One of Northern Ireland’s most successful tourism organisations, representing the iconic destinations of the Causeway Coast and the Glens of Antrim, is to close its doors.
Causeway Coast and Glens Tourism Partnership will cease trading on March 31 this year.
Announcing the decision, which she described as ‘deeply regrettable’, Partnership Chairman, Diane Poole OBE, said, “A combination of financial factors has made our position untenable, necessitating this most difficult of decisions.
“Since its launch, core funding for Causeway Coast and Glens Tourism Partnership has originated with the local authorities in our region.
“However Causeway Coast and Glens Council recently informed us that the investment in tourism marketing which would previously have been channelled through this organisation, would drop from £120,000 to £100,000, and would, in addition, be the subject of an open tender process, due for completion in the last week of March.
“We sought, but did not receive, assurances, as to the nature of any future working relationship between Causeway Coast and Glens Council and our other funder, Mid and East Antrim Council.
“Without confirmation of a continuing partnership between the councils we faced significant and immediate pressures on delivery of the company’s 2015/16 draft operational plan and, furthermore, we recognised that our long-term survival was in jeopardy.
“As a public limited company we are, of course, legally bound to trade as a solvent entity and we have to face the fact that existing funds will only cover business until the end of the current financial year.
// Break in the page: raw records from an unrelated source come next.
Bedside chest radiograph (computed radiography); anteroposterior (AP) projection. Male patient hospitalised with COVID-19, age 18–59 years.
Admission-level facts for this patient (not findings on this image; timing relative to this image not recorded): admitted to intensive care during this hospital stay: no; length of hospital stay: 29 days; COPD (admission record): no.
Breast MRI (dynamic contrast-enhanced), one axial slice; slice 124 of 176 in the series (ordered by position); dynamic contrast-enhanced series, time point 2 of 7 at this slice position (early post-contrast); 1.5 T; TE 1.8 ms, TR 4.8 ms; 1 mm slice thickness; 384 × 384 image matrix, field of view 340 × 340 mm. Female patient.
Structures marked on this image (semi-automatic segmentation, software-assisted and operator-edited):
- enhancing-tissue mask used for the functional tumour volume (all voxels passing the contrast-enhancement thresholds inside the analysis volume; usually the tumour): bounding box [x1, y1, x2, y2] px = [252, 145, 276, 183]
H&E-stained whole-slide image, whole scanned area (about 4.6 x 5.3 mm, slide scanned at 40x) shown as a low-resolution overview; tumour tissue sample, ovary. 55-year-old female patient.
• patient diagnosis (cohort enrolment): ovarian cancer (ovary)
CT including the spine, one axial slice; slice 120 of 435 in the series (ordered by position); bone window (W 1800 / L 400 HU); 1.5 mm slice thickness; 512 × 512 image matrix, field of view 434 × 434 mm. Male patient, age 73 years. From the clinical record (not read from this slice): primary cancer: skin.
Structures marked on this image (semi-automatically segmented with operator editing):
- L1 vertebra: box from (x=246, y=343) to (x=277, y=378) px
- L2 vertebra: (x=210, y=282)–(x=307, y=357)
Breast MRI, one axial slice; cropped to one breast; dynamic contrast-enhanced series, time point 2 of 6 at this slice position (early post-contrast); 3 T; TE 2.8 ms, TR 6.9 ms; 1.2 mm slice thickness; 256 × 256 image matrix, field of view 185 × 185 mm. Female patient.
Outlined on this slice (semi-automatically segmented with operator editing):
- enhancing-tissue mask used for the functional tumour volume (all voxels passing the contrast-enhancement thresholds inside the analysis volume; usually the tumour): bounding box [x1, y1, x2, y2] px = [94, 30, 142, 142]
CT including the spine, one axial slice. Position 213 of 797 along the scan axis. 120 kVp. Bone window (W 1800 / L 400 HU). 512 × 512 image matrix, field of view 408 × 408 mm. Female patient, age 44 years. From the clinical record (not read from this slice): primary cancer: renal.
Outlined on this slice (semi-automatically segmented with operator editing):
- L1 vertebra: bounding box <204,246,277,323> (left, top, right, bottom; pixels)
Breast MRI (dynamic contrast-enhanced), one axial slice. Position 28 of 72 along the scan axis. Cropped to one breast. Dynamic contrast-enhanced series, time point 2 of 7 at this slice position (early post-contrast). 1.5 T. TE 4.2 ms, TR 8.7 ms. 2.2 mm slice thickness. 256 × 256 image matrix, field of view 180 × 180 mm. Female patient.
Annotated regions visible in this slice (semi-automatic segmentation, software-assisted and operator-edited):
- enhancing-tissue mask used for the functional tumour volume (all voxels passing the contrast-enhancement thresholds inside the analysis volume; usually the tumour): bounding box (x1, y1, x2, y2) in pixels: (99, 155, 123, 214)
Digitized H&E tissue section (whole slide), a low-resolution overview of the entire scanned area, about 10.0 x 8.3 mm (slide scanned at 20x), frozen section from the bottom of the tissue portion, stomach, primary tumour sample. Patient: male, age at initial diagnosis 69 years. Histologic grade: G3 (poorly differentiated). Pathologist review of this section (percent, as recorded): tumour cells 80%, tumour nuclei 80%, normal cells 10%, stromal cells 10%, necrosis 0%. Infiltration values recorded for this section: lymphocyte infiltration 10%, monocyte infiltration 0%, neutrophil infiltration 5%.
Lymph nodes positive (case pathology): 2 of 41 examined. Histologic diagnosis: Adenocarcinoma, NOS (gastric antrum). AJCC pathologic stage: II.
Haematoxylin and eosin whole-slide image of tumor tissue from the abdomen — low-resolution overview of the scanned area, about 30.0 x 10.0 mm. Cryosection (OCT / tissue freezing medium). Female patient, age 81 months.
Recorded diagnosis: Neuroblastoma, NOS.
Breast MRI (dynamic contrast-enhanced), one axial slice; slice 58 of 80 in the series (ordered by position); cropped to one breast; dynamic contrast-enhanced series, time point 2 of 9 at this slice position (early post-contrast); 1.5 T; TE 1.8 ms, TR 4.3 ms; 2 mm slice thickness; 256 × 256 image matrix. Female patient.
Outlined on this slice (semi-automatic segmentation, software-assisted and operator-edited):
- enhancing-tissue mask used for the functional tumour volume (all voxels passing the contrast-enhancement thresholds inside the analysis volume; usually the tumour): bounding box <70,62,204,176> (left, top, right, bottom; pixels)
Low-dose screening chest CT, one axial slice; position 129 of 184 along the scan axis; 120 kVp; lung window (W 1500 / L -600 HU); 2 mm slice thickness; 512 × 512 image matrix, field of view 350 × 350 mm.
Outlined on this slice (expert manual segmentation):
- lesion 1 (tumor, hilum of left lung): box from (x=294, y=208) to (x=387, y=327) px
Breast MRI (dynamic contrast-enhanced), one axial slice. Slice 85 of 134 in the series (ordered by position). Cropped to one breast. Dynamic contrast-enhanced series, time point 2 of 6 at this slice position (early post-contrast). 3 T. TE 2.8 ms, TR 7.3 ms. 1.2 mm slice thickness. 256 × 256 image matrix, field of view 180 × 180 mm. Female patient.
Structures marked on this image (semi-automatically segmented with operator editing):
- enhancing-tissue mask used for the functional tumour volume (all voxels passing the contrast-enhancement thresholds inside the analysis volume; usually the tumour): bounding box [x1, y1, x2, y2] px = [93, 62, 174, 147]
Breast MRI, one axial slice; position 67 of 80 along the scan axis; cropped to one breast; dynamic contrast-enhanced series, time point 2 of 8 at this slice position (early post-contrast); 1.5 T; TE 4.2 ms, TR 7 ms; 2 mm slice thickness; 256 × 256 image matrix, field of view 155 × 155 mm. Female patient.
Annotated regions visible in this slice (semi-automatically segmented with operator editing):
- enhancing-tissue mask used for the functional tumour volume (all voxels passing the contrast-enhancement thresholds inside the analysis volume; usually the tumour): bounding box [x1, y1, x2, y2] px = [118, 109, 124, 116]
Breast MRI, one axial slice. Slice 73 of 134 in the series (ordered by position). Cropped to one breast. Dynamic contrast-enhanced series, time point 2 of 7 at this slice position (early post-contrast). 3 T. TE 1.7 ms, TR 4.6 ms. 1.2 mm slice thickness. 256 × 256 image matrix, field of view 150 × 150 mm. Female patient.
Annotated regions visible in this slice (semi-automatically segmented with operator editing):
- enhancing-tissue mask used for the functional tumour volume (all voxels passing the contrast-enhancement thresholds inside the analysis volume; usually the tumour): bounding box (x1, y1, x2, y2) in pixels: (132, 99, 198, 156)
“Despite much heartache, therefore, the Directors of Causeway Coast and Glens Partnership have no alternative but to decide to cease trading, winding up an organisation which has, over the years, made an outstanding contribution to tourism in our region.”
Ms Poole and her fellow Directors paid tribute to the positive relationships built over the past sixteen years within both the public and private sectors.
The investment by local government in the Causeway Coast and Glens Tourism Partnership had in particular, she said, done much to support the growth of many tourism-related businesses and facilities.
It was also an important factor in leveraging additional financial support from the private sector.
She warned, “Tourism is a growing sector and there is an increasing awareness of the potential benefits it offers to our economy. However the sector must be carefully, consistently and continuously nurtured or much of the good work which has been already been started may come to nothing.
“The natural beauty of Causeway Coast and Glens is, to my mind, beyond compare and, if it continues to be professionally and sensitively promoted, it has the potential to unlock abundant economic benefits. I hope that the local authorities do not throw away the key.
“On behalf of my fellow Directors and the hard-working staff at Causeway Coast and Glens Partnership, may I thank all those who have supported us across the past 16 years. It has been a privilege to be part of the tourism success story here and we wish the sector continued success in the exciting new chapters which lie ahead.”